EXERCISE 1 — In the blog post about the motorcycle trip, why did the riders backtrack westward and end up in Pawtucket, Rhode Island?
EXERCISE 2 — In the blog post about the motorcycle trip, which bridge did the riders take across the Hudson?
EXERCISE 3 — From the blog post about the motorcycle trip, echo the passage between "I wanted to" and "make this up.", inclusive.

PROVIDED TEXT —
■ ■ ■ ■

Saturday, July 3, 2010

Dora Rides Again

For Father's day weekend, Katrina and Dad had a plan to get out of town on the bike together, and enjoy some good bonding doing Dad's favorite activity. A kind gesture by her, but no great sacrifice - this wasn't her first overnighter. We've done a lot of cool things together on the bike over the years, and we've always enjoyed them.


We decided to go to Plymouth Rock, and Cape Cod if we had the time. As always, we make an honest effort to avoid blasting down the interstate all day, but we do what we have to. It's not our fault they put the places we want to go so far away. This works for Katrina the fashionista - she loves to pick out stylish girlie wear bearing logos from Harley dealers she's been to all across the map. It's a biker thing.




This ride added Rhode Island and Massachusetts to her resume, and she got a shirt from both. It was a lot of hauling ass the first day, and we avoided what would have been a major rethinking of the plan, in escaping a closed Merritt Parkway by sneaking off an exit earlier than we planned, pointing the bike the wrong way down an onramp and heading for our freedom. We eventually got to Buzzards Bay, MA and across the bridge onto Cape Cod in the late afternoon, got a souvenir, and headed up the coast to Plymouth.



Again, another place I've found that was way cooler than I anticipated. It's not a big city, and not really a big area, period, and it was bustling, but by no means overrun. We easily found enough space to park a Sportster, and took a walk to see the distinguished stone. What was cool was the harbor had a million spiffy white pleasure boats anchored in the shallow water. We've been to marinas but had never seen a postcard scene like that before. Felt almost like we were in the Meterranean, but instead surrounded by old American money.




I wanted to make the next day much easier, so we backtracked westward into the setting sun, and ended up in Pawtucket, Rhode Island. That, because it's up I-95 from Providence next door, where we found a festival of some sort, but didn't find a hotel room. The next day we popped back into Massachusetts for a visit to Lake Chargoggagoggmanchauggagoggchaubunagungamaugg. I don't make this up.




From there, we boogied across Connecticut through Hartford, Waterbury, and Danbury, and crossed the Hudson over the Bear Mountain Bridge. This is a cool ride that she and I had to excise from a past itinerary, and one that I had wanted to do for a long time. It lived up to the expectation, and was worth delaying our return home. That return came a few short hours later, and before you know it my kid was back in the car heading away from me again.



On the way up, we took our pictures at the state lines new to Katrina, like we always do. And within minutes, they were on the World Wide Web. Kids... Despite having to tell her she shouldn't be sitting back there Facebooking at 75 mph, it got me to smiling. I remember her as a little girl when the only bike she would get on was Pop-Pop's huge, whisper quiet land barge, and then we had to stay in the yard. She soon was riding that one around the block, and eventually ended up going to Brownie camp on it - and that was all the way on the other side of Allentown! Since then, we've been an awful lot of places together , in 10 different states. We've also spent very little time in rainsuits, which is kinda cool.




Now she's going to be a senior, and I'd imagine there won't be too many more of these. She is really a great kid, and she's truly a chip off the old block, which makes us really close. I always told her mom that she got her girl, but otherwise my genes went in there and beat up hers and took their lunch money. Trina and I are cool and I'm really really lucky to have her. I don't think she'll ever be too far away.

■ ■ ■ ■

PROVIDED RECORDS —
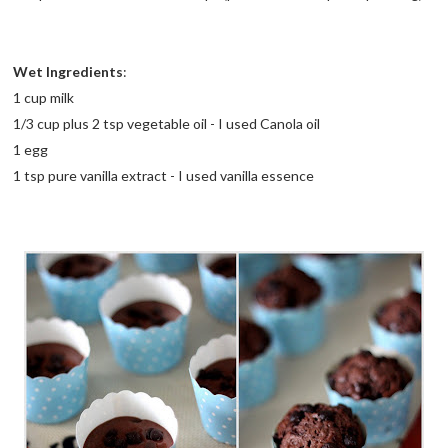
Wet Ingredients
:
1 cup milk
1/3 cup plus 2 tsp vegetable oil - I used Canola oil
1 egg
1 tsp pure vanilla extract - I used vanilla essence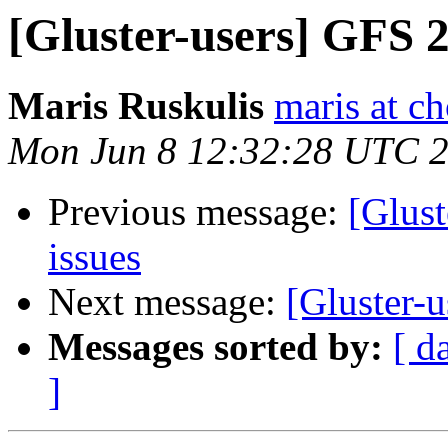
[Gluster-users] GFS 2.
Maris Ruskulis
maris at c
Mon Jun 8 12:32:28 UTC 
Previous message:
[Glust
issues
Next message:
[Gluster-u
Messages sorted by:
[ d
]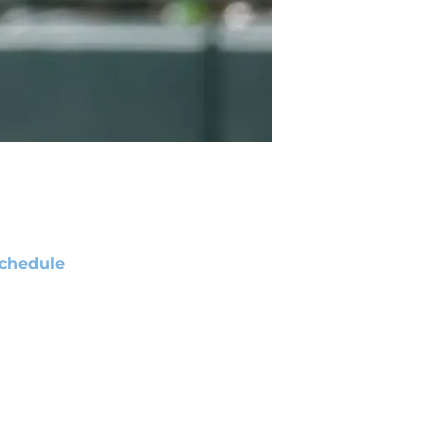
chedule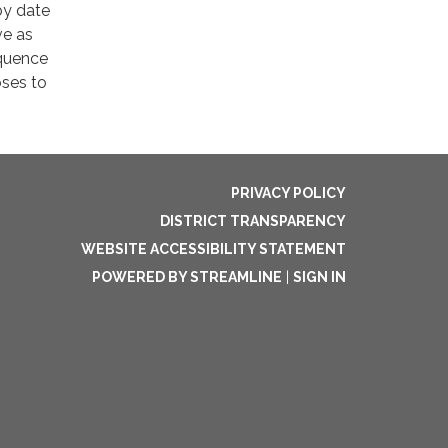
by date
ve as
equence
oses to
PRIVACY POLICY
DISTRICT TRANSPARENCY
WEBSITE ACCESSIBILITY STATEMENT
POWERED BY STREAMLINE
|
SIGN IN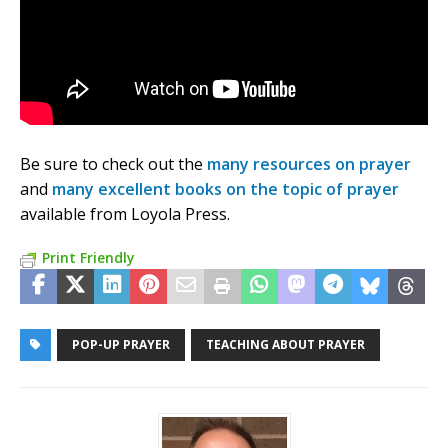
Be sure to check out the
many resources on prayer
and
many excellent books on the topic of prayer
available from Loyola Press.
Print Friendly
POP-UP PRAYER
TEACHING ABOUT PRAYER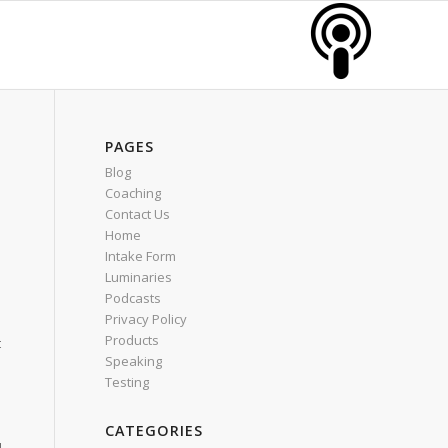
PAGES
Blog
Coaching
Contact Us
Home
Intake Form
Luminaries
Podcasts
Privacy Policy
Products
t
Speaking
Testing
CATEGORIES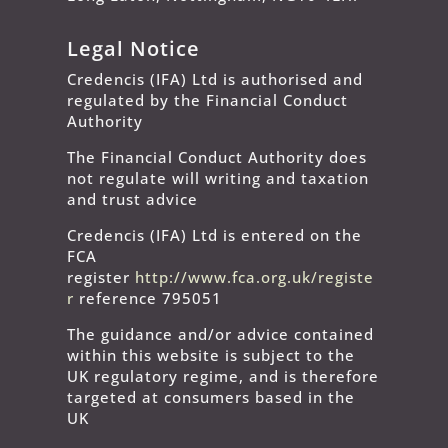
Legal Notice
Credencis (IFA) Ltd is authorised and
regulated by the Financial Conduct
Authority
The Financial Conduct Authority does
not regulate will writing and taxation
and trust advice
Credencis (IFA) Ltd is entered on the
FCA
register
http://www.fca.org.uk/registe
r
reference 795051
The guidance and/or advice contained
within this website is subject to the
UK regulatory regime, and is therefore
targeted at consumers based in the
UK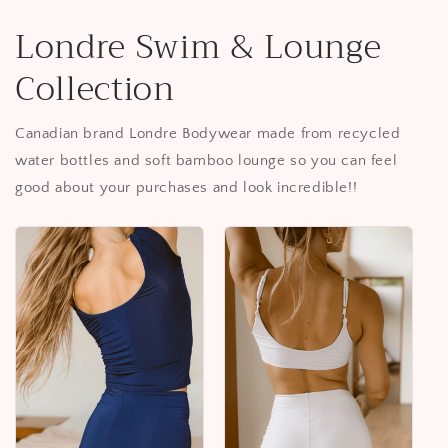
Londre Swim & Lounge
Collection
Canadian brand Londre Bodywear made from recycled
water bottles and soft bamboo lounge so you can feel
good about your purchases and look incredible!!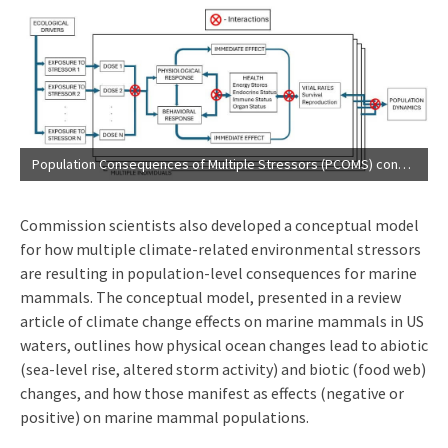
Population Consequences of Multiple Stressors (PCOMS) conceptual model (
Commission scientists also developed a conceptual model
for how multiple climate-related environmental stressors
are resulting in population-level consequences for marine
mammals. The conceptual model, presented in a review
article of climate change effects on marine mammals in US
waters, outlines how physical ocean changes lead to abiotic
(sea-level rise, altered storm activity) and biotic (food web)
changes, and how those manifest as effects (negative or
positive) on marine mammal populations.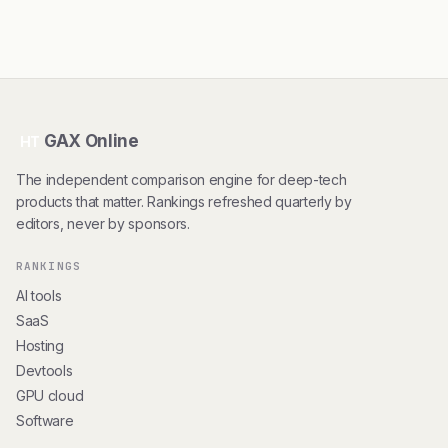
GAX Online
HT
The independent comparison engine for deep-tech
products that matter. Rankings refreshed quarterly by
editors, never by sponsors.
RANKINGS
AI tools
SaaS
Hosting
Devtools
GPU cloud
Software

■ ■ ■ ■

RESULT 1 — They backtracked westward to make the next day much easier. They ended up in Pawtucket because it is up I-95 from neighboring Providence, where they found a festival but no hotel room.

RESULT 2 — The Bear Mountain Bridge.

RESULT 3 —
I wanted to make the next day much easier, so we backtracked westward into the setting sun, and ended up in Pawtucket, Rhode Island. That, because it's up I-95 from Providence next door, where we found a festival of some sort, but didn't find a hotel room. The next day we popped back into Massachusetts for a visit to Lake Chargoggagoggmanchauggagoggchaubunagungamaugg. I don't make this up.